Nancy Davenport | November 03, 2008
Picturing America presents forty images of paintings, sculptures, buildings, photographs, drawings, silver, quilts and baskets that reflect American art from pre-colonial to contemporary day. Last Spring ALA and NEH invited me to present ideas at the ALA Conference on how public libraries could use these images in programming. That started my personal journey with most of the images. Two of the images I know well as they are from the Library of Congress collections and by divine coincidence, I’ve been chief of both of the curatorial divisions, Rare Books and Special Collections and Prints and Photographs Divisions. Encountering them in this collection was like seeing old friends in a new setting.

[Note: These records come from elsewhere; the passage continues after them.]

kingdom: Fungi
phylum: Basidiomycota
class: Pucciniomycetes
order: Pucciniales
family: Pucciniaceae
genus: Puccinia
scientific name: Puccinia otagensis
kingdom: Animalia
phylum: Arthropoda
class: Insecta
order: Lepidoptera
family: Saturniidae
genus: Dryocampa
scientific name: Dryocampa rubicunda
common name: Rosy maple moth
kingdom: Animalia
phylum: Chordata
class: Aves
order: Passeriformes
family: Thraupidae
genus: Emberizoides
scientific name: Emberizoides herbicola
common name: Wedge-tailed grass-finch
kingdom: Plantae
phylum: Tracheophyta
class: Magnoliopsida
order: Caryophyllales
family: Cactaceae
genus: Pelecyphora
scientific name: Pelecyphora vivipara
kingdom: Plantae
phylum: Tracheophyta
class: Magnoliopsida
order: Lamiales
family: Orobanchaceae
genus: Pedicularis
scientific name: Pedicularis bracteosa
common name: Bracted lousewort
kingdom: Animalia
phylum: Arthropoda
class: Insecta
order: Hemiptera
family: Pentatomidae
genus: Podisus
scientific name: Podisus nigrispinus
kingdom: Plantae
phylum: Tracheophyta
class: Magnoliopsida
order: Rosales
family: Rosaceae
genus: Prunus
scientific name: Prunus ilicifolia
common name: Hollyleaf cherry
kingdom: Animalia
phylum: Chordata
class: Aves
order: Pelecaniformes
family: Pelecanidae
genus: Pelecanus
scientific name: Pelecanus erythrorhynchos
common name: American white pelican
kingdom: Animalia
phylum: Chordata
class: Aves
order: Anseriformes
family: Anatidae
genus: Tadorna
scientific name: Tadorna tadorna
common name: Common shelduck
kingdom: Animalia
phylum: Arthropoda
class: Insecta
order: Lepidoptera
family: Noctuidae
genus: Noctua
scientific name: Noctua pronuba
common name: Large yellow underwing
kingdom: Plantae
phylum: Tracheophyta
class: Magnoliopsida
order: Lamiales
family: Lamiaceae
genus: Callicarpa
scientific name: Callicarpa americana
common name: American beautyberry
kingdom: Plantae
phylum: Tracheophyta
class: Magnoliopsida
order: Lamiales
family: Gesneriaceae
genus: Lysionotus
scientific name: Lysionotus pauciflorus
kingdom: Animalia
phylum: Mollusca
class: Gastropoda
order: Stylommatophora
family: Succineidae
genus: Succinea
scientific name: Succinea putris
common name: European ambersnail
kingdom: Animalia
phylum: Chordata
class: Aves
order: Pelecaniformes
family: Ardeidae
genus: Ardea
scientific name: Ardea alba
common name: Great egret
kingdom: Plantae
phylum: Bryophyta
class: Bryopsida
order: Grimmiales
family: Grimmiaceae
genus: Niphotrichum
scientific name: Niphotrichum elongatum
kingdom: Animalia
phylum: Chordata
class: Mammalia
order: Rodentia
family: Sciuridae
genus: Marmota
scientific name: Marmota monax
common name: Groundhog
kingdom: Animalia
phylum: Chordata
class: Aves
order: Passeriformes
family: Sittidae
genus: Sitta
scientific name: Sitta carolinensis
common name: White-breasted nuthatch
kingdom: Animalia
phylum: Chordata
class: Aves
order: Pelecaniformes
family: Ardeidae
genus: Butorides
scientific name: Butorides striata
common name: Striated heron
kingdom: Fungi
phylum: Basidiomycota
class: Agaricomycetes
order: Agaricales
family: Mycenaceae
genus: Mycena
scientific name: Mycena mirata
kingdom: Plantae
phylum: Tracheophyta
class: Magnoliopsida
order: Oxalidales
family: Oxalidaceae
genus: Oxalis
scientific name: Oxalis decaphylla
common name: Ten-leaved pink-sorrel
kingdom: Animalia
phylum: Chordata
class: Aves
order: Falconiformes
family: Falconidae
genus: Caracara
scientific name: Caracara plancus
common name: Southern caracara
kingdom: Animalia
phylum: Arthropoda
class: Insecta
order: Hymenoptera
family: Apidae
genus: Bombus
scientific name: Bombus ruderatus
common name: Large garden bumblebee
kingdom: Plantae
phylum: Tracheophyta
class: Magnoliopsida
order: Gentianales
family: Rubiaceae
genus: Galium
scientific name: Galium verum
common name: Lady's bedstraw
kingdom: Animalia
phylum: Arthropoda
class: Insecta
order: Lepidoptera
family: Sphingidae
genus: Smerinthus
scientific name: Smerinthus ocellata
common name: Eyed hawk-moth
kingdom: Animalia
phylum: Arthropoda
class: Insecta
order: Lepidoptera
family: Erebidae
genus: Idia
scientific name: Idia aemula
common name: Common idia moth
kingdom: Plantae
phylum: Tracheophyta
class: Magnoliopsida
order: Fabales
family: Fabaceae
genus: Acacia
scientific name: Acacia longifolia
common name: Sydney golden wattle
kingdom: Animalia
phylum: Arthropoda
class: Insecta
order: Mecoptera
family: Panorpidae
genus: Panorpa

The ALA presentation will be repeated in an online classroom on August 15 and I invite you to join me. To create the presentation I spent most non-working hours with the images for about three weeks. I studied style, period, place, medium, artists. I looked for similarities and differences in the art—I can tell you which ten images feature water, and I still wonder why only two of the images are art crafted by women. I read the fabulous resource guide for K–12 schools that accompanies the images and looked for even more in the images for public libraries to use. It must have worked. I’ll be designing the online guide for public libraries with the able assistance and eager support of my colleagues at the DC Public Library.
Each week—or even more often—I’ll blog on what we are doing. By October, we will have completed (and tested) programs for children, for teens, and for adults using the images as a focus or springboard.
Nancy Davenport is Interim Director of Library Services for the District of Columbia Public Library.